→ To-do item
Below are records. Find each line in them that holds the word "dung" and copy it.

→ Supplied entries
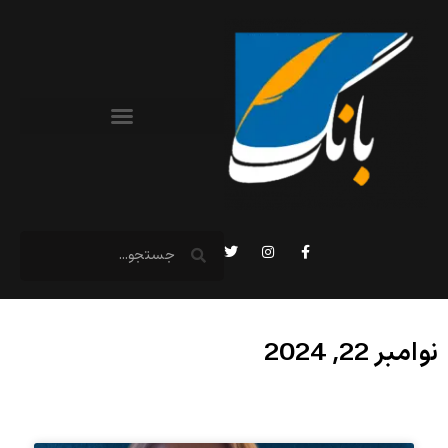
نوامبر 22, 2024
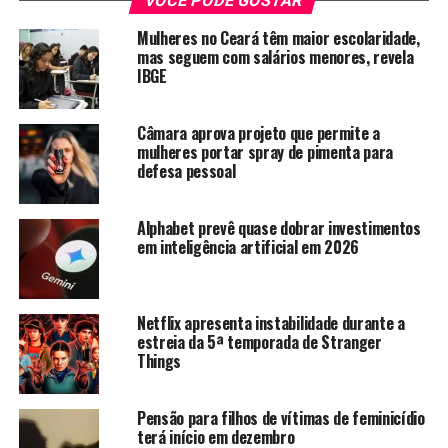
VOCÊ PODE GOSTAR
personagens que batalharam para superar a descrença
sobre o real potencial delas.
Mulheres no Ceará têm maior escolaridade,
mas seguem com salários menores, revela
IBGE
Câmara aprova projeto que permite a
mulheres portar spray de pimenta para
defesa pessoal
Alphabet prevê quase dobrar investimentos
em inteligência artificial em 2026
Netflix apresenta instabilidade durante a
estreia da 5ª temporada de Stranger
Things
A iniciativa faz parte do novo posicionamento global da
marca, “Do What You Can’t”, que uma mensagem de
Pensão para filhos de vítimas de feminicídio
superação em produtos, serviços e benefícios. Os
terá início em dezembro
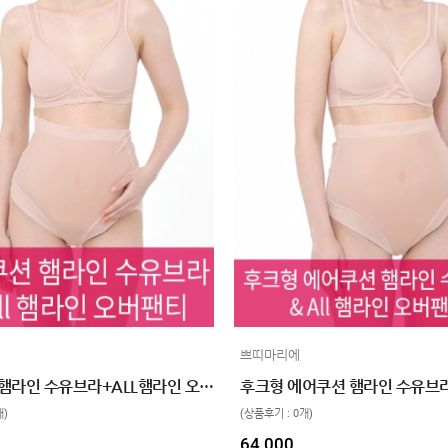
쁘띠마리에
에어쿠션 햄라인 수유브라+ALL햄라인 오버팬티 SET
개)
(상품후기 : 0개)
64,000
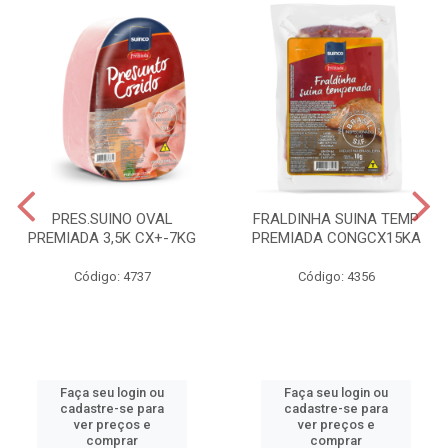
PRES.SUINO OVAL
FRALDINHA SUINA TEMP
PREMIADA 3,5K CX+-7KG
PREMIADA CONGCX15KA
Código: 4737
Código: 4356
Faça seu login ou
Faça seu login ou
cadastre-se para
cadastre-se para
ver preços e
ver preços e
comprar
comprar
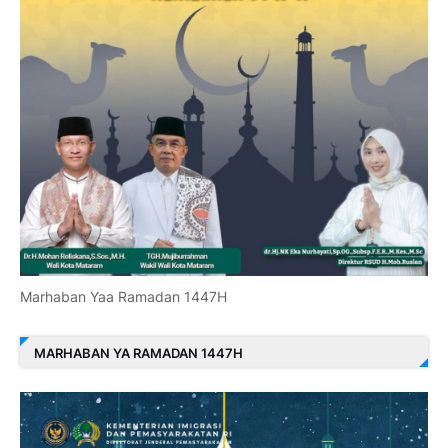
Marhaban Yaa Ramadan 1447H
MARHABAN YA RAMADAN 1447H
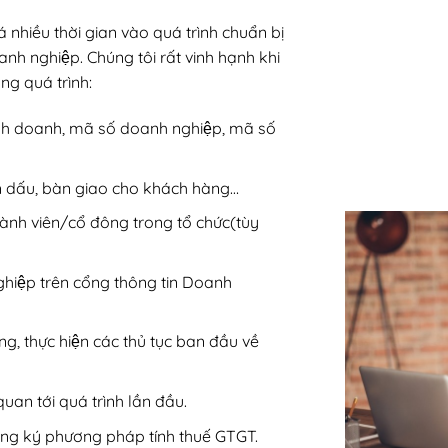
hiều thời gian vào quá trình chuẩn bị
oanh nghiệp. Chúng tôi rất vinh hạnh khi
g quá trình:
inh doanh, mã số doanh nghiệp, mã số
n dấu, bàn giao cho khách hàng…
hành viên/cổ đông trong tổ chức(tùy
ghiệp trên cổng thông tin Doanh
g, thực hiện các thủ tục ban đầu về
quan tới quá trình lần đầu.
ăng ký phương pháp tính thuế GTGT.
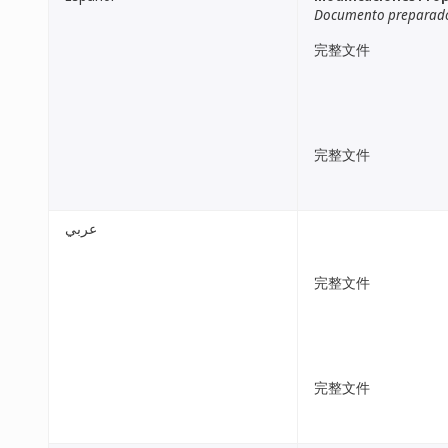
Documento preparado 
完整文件
完整文件
عربي
完整文件
完整文件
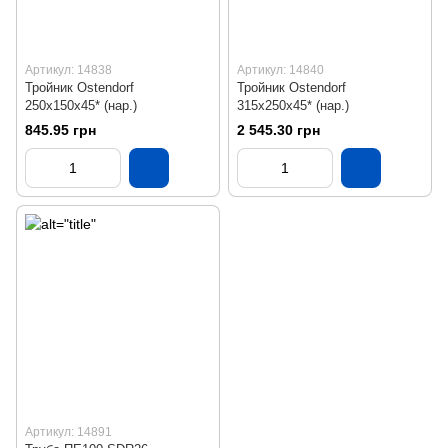
Артикул: 14838
Артикул: 14840
Тройник Ostendorf
Тройник Ostendorf
250х150х45* (нар.)
315х250х45* (нар.)
845.95 грн
2 545.30 грн
Артикул: 14891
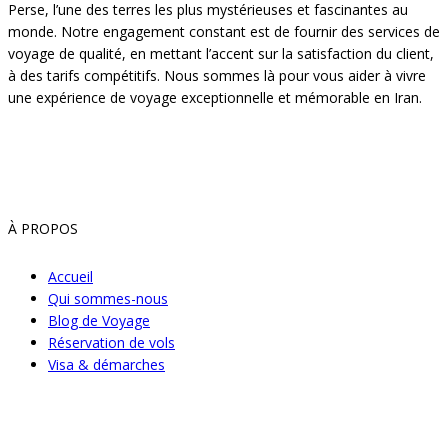
Perse, l’une des terres les plus mystérieuses et fascinantes au
monde. Notre engagement constant est de fournir des services de
voyage de qualité, en mettant l’accent sur la satisfaction du client,
à des tarifs compétitifs. Nous sommes là pour vous aider à vivre
une expérience de voyage exceptionnelle et mémorable en Iran.
À PROPOS
Accueil
Qui sommes-nous
Blog de Voyage
Réservation de vols
Visa & démarches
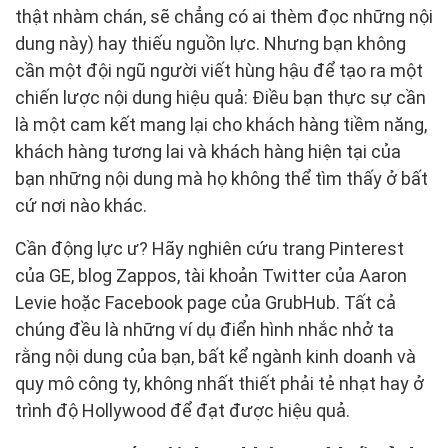
thật nhàm chán, sẽ chẳng có ai thèm đọc những nội
dung này) hay thiếu nguồn lực. Nhưng bạn không
cần một đội ngũ người viết hùng hậu để tạo ra một
chiến lược nội dung hiệu quả: Điều bạn thực sự cần
là một cam kết mang lại cho khách hàng tiềm năng,
khách hàng tương lai và khách hàng hiện tại của
bạn những nội dung mà họ không thể tìm thấy ở bất
cứ nơi nào khác.
Cần động lực ư? Hãy nghiên cứu trang Pinterest
của GE, blog Zappos, tài khoản Twitter của Aaron
Levie hoặc Facebook page của GrubHub. Tất cả
chúng đều là những ví dụ điển hình nhắc nhở ta
rằng nội dung của bạn, bất kể ngành kinh doanh và
quy mô công ty, không nhất thiết phải tẻ nhạt hay ở
trình độ Hollywood để đạt được hiệu quả.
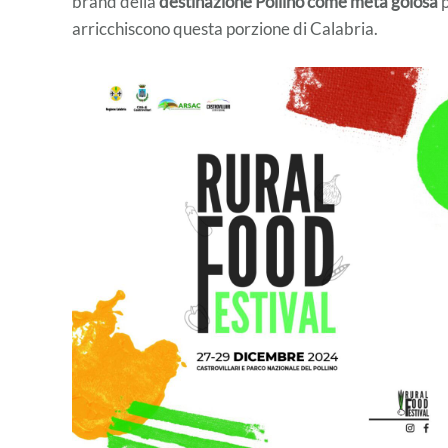
brand della
destinazione Pollino come meta golosa
p
arricchiscono questa porzione di Calabria.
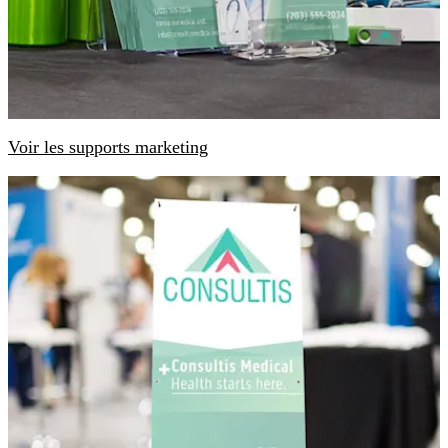
Voir les supports marketing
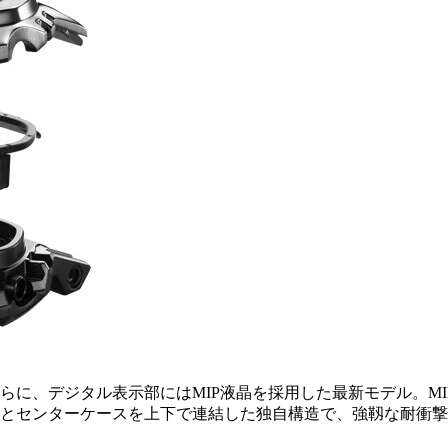
さらに、デジタル表示部にはMIP液晶を採用した最新モデル。M
とセンターケースを上下で連結した独自構造で、強靱な耐衝撃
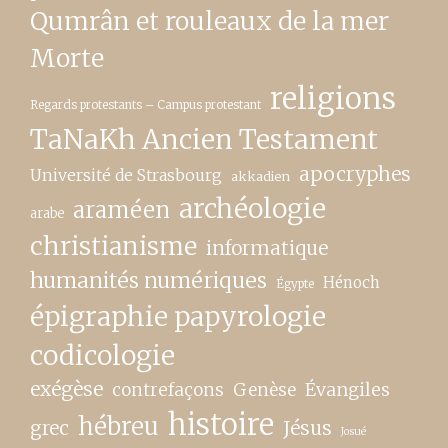
Qumrân et rouleaux de la mer
Morte
religions
Regards protestants – Campus protestant
TaNaKh Ancien Testament
apocryphes
Université de Strasbourg
akkadien
archéologie
araméen
arabe
christianisme
informatique
humanités numériques
Hénoch
Égypte
épigraphie papyrologie
codicologie
exégèse
contrefaçons
Genèse
Évangiles
histoire
hébreu
grec
Jésus
Josué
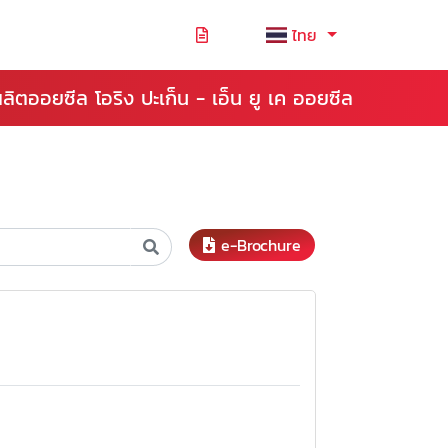
ไทย
ิตออยซีล โอริง ปะเก็น - เอ็น ยู เค ออยซีล
e-Brochure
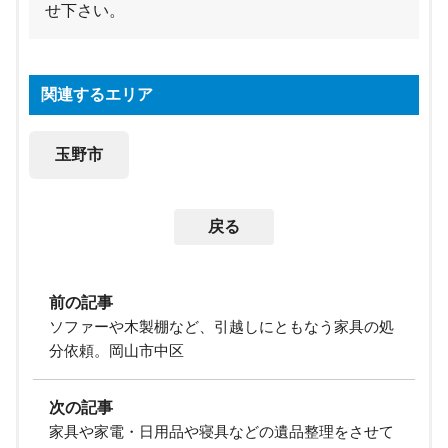
せ下さい。
関連するエリア
玉野市
戻る
前の記事
ソファーや木製棚など、引越しにともなう家具の処
分依頼。岡山市中区
次の記事
家具や家電・日用品や寝具などの遺品整理をさせて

→ Answer to this problem
dung này) hay thiếu nguồn lực. Nhưng bạn không
chiến lược nội dung hiệu quả: Điều bạn thực sự cần
bạn những nội dung mà họ không thể tìm thấy ở bất
rằng nội dung của bạn, bất kể ngành kinh doanh và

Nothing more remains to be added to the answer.